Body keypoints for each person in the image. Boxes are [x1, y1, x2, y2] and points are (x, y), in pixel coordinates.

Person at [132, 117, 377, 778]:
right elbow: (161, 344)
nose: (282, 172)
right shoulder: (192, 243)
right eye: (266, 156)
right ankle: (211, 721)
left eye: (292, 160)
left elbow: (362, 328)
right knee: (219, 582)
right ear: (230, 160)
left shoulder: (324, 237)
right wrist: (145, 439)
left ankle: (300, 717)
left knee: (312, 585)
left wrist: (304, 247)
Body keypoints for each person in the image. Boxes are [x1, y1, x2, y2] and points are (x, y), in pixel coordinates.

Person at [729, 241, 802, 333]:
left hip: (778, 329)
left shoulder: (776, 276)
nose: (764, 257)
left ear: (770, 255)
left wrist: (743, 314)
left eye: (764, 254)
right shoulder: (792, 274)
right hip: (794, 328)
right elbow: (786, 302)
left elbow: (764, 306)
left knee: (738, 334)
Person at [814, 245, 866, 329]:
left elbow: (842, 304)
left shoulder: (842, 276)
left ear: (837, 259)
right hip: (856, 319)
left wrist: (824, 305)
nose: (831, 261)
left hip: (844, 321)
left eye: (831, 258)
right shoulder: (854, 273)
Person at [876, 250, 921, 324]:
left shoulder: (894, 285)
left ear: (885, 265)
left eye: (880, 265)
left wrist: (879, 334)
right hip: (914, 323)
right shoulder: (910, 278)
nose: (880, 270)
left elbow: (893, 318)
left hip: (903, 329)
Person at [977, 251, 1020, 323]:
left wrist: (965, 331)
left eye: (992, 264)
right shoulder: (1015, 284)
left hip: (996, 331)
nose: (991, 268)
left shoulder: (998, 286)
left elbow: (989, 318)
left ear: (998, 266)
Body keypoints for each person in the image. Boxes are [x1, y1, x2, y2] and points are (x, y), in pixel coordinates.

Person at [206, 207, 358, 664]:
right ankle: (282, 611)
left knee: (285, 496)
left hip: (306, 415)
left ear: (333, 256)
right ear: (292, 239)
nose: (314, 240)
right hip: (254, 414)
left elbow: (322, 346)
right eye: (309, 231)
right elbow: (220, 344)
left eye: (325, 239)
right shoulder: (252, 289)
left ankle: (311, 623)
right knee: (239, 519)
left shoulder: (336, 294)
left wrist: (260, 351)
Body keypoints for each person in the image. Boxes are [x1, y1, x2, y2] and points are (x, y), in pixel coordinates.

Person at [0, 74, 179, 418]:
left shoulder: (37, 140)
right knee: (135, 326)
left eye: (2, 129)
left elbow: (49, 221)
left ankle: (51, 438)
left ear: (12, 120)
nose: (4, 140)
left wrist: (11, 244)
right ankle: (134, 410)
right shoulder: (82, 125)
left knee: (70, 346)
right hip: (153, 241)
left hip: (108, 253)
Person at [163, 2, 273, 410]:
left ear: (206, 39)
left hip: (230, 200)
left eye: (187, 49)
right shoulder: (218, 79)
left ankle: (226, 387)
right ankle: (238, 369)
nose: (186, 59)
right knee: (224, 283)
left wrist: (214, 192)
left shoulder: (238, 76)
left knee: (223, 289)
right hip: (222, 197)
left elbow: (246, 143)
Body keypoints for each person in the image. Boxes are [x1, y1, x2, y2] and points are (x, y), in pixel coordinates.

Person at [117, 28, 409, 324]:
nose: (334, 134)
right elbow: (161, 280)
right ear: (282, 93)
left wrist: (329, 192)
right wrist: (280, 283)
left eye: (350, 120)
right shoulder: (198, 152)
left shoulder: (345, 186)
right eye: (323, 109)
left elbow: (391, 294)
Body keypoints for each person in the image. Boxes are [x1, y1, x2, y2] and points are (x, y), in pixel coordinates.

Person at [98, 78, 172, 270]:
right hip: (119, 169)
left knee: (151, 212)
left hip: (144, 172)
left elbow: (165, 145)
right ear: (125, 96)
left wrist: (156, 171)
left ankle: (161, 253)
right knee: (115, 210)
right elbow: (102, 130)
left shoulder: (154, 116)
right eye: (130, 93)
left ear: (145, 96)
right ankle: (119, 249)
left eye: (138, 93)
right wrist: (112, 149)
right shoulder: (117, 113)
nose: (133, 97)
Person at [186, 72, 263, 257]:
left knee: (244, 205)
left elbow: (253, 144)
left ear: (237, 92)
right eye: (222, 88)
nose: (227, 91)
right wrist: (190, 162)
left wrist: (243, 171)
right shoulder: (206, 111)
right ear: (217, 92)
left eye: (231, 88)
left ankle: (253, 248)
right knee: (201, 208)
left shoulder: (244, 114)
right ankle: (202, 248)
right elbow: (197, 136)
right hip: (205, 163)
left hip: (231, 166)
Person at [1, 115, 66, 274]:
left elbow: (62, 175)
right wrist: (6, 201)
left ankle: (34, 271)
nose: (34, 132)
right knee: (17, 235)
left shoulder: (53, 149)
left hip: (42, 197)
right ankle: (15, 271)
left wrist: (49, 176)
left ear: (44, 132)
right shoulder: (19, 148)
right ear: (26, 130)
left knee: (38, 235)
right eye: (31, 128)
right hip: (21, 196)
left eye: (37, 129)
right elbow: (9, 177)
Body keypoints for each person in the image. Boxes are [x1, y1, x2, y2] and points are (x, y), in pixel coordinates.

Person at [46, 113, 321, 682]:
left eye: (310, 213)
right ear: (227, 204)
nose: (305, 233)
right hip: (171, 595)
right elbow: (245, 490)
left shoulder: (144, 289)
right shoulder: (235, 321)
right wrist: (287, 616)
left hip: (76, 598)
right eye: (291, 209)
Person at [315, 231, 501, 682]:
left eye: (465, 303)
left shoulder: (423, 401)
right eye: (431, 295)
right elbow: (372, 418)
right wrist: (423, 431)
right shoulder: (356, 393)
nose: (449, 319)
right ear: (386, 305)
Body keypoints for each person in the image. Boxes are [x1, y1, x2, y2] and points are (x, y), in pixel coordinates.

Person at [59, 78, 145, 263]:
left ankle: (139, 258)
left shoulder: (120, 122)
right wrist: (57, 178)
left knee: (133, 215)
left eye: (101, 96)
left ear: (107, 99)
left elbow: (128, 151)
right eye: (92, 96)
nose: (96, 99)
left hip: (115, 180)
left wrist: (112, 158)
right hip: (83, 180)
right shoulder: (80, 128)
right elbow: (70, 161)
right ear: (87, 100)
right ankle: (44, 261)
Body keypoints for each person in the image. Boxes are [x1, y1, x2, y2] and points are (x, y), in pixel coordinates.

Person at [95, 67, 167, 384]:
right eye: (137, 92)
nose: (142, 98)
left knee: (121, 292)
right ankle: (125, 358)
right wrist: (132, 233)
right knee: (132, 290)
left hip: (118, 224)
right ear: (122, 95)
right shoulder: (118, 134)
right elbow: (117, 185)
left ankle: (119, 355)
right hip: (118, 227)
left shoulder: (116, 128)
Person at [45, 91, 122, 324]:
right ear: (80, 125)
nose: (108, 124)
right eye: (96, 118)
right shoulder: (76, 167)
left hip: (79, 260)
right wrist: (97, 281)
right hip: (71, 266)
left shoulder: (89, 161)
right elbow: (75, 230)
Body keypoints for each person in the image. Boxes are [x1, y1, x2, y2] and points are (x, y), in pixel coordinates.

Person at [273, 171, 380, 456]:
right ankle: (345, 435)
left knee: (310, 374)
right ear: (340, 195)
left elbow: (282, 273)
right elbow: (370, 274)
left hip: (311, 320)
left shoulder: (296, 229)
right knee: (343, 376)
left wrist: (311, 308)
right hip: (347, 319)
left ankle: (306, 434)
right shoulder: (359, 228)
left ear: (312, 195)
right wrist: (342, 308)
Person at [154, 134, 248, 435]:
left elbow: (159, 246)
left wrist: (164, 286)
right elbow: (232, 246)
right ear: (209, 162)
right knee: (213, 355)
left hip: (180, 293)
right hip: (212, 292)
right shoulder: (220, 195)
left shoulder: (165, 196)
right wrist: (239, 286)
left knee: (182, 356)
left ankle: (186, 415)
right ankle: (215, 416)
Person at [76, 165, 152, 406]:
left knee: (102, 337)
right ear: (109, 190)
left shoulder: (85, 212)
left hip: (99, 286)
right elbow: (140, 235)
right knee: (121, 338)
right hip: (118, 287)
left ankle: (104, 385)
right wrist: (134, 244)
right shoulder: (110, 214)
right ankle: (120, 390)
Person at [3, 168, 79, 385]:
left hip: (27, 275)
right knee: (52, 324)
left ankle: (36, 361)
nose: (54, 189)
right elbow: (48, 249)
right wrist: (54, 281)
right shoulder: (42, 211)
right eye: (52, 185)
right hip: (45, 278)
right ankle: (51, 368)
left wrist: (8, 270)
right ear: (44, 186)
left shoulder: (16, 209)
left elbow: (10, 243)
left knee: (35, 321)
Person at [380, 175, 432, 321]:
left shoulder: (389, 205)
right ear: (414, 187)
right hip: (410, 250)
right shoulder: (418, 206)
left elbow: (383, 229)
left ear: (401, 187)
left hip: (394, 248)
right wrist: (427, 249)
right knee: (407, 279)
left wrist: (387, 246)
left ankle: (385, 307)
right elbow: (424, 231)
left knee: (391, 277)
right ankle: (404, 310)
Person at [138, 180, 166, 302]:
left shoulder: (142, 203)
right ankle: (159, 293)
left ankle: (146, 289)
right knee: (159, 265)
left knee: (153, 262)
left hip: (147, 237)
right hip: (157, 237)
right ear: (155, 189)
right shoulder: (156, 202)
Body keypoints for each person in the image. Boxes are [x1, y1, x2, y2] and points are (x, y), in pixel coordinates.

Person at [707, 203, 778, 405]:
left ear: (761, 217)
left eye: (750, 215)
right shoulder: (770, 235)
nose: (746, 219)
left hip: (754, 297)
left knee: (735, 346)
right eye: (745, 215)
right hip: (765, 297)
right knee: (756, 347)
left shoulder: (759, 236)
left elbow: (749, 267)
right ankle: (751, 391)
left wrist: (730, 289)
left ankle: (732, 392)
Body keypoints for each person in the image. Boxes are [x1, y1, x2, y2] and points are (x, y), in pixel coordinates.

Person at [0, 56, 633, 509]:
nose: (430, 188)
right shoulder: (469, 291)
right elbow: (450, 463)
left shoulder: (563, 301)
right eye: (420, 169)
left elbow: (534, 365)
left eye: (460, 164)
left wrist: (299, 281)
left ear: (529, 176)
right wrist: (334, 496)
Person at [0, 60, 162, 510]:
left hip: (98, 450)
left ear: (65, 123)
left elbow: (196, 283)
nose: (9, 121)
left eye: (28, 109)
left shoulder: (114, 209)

------------------------------------

From the line holding "right ear: (80, 125)" to the line holding "left wrist: (8, 270)", inclusive, restate each line above exactly as written.

• **Result**
right ear: (80, 125)
nose: (108, 124)
right eye: (96, 118)
right shoulder: (76, 167)
left hip: (79, 260)
right wrist: (97, 281)
right hip: (71, 266)
left shoulder: (89, 161)
right elbow: (75, 230)
Body keypoints for each person in the image. Boxes are [x1, y1, x2, y2] and points are (x, y), in pixel coordinates.

Person at [273, 171, 380, 456]:
right ankle: (345, 435)
left knee: (310, 374)
right ear: (340, 195)
left elbow: (282, 273)
right elbow: (370, 274)
left hip: (311, 320)
left shoulder: (296, 229)
right knee: (343, 376)
left wrist: (311, 308)
right hip: (347, 319)
left ankle: (306, 434)
right shoulder: (359, 228)
left ear: (312, 195)
right wrist: (342, 308)
Person at [154, 134, 248, 435]:
left elbow: (159, 246)
left wrist: (164, 286)
right elbow: (232, 246)
right ear: (209, 162)
right knee: (213, 355)
left hip: (180, 293)
right hip: (212, 292)
right shoulder: (220, 195)
left shoulder: (165, 196)
right wrist: (239, 286)
left knee: (182, 356)
left ankle: (186, 415)
right ankle: (215, 416)
Person at [76, 165, 152, 406]:
left knee: (102, 337)
right ear: (109, 190)
left shoulder: (85, 212)
left hip: (99, 286)
right elbow: (140, 235)
right knee: (121, 338)
right hip: (118, 287)
left ankle: (104, 385)
right wrist: (134, 244)
right shoulder: (110, 214)
right ankle: (120, 390)
Person at [3, 168, 79, 385]:
left hip: (27, 275)
right knee: (52, 324)
left ankle: (36, 361)
nose: (54, 189)
right elbow: (48, 249)
right wrist: (54, 281)
right shoulder: (42, 211)
right eye: (52, 185)
right hip: (45, 278)
right ankle: (51, 368)
left wrist: (8, 270)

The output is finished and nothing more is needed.